Yang Yun bersama milisinya mengejar dan berhasil menjatuhkan dua pemain, namun sisanya sudah seperti air bah melarikan diri, tak terkejar lagi. Akhirnya, Yang Yun dan Liu Tianming memutuskan berhenti mengejar.

Di desa Serikat Kumbang, pertempuran juga sudah usai. Orang-orang Kumbang mundur sangat cepat, tanpa ragu sedikit pun.

Xiang Qi menghitung jumlah korban: pihak Kumbang kehilangan 37 orang, Mimpi Buruk 35 orang, Hou Yi 73 orang, sedangkan Xiang Qi kehilangan 86 orang. Kejadian kali ini memang mendadak, lawan sudah sangat siap dan berhasil menemukan celah kelemahan Xiang Qi dengan mengerahkan pemain tempur untuk menerobos, sehingga kerugian pun cukup besar.

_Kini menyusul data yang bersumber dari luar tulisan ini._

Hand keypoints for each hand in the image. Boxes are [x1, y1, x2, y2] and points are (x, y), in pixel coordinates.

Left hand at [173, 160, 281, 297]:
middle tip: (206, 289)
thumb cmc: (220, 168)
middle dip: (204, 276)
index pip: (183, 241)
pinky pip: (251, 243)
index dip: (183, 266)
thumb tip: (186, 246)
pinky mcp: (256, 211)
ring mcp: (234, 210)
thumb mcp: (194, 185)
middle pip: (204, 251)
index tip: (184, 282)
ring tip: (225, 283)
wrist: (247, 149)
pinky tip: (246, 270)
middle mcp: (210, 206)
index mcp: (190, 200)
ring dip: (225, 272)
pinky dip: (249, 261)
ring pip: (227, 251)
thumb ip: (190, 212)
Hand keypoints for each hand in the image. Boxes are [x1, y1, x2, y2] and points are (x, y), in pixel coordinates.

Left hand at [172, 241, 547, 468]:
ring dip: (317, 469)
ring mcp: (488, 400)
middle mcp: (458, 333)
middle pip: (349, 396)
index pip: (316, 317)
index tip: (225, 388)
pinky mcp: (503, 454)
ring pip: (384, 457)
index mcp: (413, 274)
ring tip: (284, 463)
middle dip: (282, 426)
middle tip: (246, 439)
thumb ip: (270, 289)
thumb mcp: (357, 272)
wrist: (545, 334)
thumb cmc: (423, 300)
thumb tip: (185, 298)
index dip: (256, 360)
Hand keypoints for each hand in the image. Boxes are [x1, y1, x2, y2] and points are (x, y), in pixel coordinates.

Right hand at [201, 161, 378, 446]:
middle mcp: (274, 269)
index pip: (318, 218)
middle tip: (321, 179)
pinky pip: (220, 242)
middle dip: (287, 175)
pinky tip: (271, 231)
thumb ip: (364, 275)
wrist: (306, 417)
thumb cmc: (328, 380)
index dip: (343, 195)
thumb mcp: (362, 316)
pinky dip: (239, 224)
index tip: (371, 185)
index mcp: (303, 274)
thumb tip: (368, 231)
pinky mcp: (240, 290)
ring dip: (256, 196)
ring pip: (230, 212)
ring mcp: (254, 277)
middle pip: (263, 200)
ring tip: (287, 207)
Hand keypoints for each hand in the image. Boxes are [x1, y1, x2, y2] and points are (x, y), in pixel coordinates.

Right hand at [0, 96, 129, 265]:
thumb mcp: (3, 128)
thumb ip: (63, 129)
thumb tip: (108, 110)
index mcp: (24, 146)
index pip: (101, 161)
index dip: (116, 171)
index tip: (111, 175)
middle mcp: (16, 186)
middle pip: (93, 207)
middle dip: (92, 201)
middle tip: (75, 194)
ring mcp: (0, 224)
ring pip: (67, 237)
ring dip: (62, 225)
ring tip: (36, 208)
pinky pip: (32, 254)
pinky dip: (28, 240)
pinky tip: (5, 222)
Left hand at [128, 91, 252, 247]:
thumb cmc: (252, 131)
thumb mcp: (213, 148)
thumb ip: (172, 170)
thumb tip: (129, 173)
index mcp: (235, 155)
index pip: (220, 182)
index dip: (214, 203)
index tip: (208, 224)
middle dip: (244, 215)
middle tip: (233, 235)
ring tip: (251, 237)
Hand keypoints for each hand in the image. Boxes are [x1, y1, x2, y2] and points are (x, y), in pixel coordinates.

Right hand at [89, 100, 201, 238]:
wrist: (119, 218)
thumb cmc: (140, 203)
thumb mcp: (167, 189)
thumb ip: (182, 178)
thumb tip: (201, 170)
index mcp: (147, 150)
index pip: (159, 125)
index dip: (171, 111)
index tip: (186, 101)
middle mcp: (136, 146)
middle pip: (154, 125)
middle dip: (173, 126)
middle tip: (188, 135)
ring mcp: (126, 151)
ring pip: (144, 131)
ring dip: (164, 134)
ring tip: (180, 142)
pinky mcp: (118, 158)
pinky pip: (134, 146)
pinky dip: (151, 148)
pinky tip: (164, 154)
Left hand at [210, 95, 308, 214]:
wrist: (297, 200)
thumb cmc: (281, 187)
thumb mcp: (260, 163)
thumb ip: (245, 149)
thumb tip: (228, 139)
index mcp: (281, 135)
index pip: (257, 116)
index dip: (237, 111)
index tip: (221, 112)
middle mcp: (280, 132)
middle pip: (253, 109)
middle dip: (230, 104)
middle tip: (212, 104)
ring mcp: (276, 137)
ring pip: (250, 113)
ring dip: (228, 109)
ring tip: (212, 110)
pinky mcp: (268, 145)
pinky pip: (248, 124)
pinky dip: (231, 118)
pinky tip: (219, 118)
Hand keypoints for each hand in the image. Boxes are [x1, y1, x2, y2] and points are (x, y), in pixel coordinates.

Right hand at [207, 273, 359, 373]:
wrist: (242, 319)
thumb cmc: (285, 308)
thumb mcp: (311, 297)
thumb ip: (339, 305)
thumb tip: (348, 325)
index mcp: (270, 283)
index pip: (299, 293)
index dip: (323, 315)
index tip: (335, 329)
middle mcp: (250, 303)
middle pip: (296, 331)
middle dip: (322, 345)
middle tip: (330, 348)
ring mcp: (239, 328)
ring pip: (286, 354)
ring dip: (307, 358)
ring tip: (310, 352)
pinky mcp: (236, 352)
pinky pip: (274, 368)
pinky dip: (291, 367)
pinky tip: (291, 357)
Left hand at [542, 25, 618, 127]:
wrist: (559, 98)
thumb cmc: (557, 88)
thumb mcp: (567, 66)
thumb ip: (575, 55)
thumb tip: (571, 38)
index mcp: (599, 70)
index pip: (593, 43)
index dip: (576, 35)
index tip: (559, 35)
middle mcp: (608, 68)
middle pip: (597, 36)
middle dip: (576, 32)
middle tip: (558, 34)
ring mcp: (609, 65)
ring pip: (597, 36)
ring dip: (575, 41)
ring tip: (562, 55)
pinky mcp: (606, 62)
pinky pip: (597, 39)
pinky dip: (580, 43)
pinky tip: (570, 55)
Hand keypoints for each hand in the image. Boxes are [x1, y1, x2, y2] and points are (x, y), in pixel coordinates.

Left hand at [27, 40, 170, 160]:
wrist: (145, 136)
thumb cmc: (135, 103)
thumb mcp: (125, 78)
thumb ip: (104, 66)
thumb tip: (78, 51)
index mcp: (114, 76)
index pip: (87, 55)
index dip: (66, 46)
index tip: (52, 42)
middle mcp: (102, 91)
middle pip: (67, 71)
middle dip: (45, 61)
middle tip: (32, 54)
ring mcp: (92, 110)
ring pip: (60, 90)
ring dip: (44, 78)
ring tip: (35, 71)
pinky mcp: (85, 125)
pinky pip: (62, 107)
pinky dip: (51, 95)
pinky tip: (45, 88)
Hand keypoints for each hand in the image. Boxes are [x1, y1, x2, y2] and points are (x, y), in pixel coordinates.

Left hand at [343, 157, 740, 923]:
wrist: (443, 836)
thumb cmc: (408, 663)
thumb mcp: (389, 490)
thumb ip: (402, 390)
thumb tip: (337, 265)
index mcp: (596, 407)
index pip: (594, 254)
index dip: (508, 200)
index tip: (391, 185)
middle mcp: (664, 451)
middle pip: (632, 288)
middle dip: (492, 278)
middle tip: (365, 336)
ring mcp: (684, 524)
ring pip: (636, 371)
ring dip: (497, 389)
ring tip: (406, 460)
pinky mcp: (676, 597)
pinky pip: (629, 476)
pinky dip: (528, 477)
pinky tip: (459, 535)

Awalnya mengira lawan sudah meninggalkan desa, Xiang Qi sempat lengah, dan harus membayar mahal. Ini jadi pelajaran berharga untuk ke depannya.

Setelah mengatur ulang pasukan dan menghibur Penjara Api yang paling banyak mengalami kerugian, Xiang Qi tanpa sengaja membuka notifikasi sistem.

Sistem: Kamu telah naik ke level 80.

Pengalaman membunuh pemain sangat besar, membuat Xiang Qi naik satu level lagi. Biasanya ia memang cepat naik level, jadi ia tidak terlalu peduli, sampai membaca beberapa notifikasi berikutnya, membuatnya terpaku sesaat.

Sistem: Kamu telah memperoleh panduan Misi Mentor. Misi Mentor—Jejak Ariyak. Lokasi tujuan: Kawasan Kapal Karam Nino, koordinat peta tingkat dua. Batas misi: hanya boleh membawa satu pemain dan seratus tentara bayaran. Tingkat kesulitan: S.

Ternyata misi tingkat S, setelah mencapai level delapan puluh, setiap pemain akan mendapat misi mentor dengan tingkat kesulitan sangat tinggi. Namun, keputusan untuk melakukannya tetap di tangan pemain, dan mereka yang berhasil akan mendapat hadiah melimpah.

“Kawasan Kapal Karam Nino?” Xiang Qi bergumam. Itu adalah zona kematian. Konon katanya, di dasar lautan dalam tumbuh monster laut raksasa yang kerap memangsa kapal dagang. Makhluk itu menyeret kapal-kapal besar ke kawasan kapal karam, memangsa seluruh awaknya, lalu meninggalkan bangkai kapal di sana. Tahun demi tahun, area itu dipenuhi bangkai kapal. Seiring waktu, berbagai makhluk mulai bermunculan di sana, dan kehadiran makhluk itu pun menarik predator-predator yang lebih menakutkan.

Mendapat misi S tingkat dua, Xiang Qi pun mulai tertarik. Tapi sebelum berangkat, ia harus benar-benar mempersiapkan segala sesuatunya. Hanya boleh membawa satu pemain, dan yang paling cocok tentu saja Yang Yun yang ahli dalam pertarungan. Sedangkan seratus tentara bayaran, kalau membawa prajurit tingkat satu pasti akan tewas tanpa tahu penyebabnya, jadi harus menabung lebih dulu untuk merekrut prajurit tingkat dua.

Walau kehilangan beberapa pemain, Penjara Api akhirnya berhasil mengambil alih desa, dan sisa dua ratus koin emas pun diberikan pada Xiang Qi. Dengan tambahan dua ratus koin tersebut, ditambah pemasukan selama ini, ia akhirnya mengumpulkan tiga ratus koin emas.

Sistem: Apakah kamu ingin membangun Balai Musyawarah?

Ya!

Sistem: Balai Musyawarah sedang dibangun, progres 1%...

Balai Musyawarah akan menghasilkan sepuluh koin emas per jam. Dalam satu hari lebih sedikit sudah bisa balik modal, dan setelah tiga puluh jam mulai menghasilkan keuntungan. Membangun Balai Musyawarah lebih dulu jelas sangat menguntungkan, sedangkan bangunan lain bisa dibuat pelan-pelan setelah ada dana.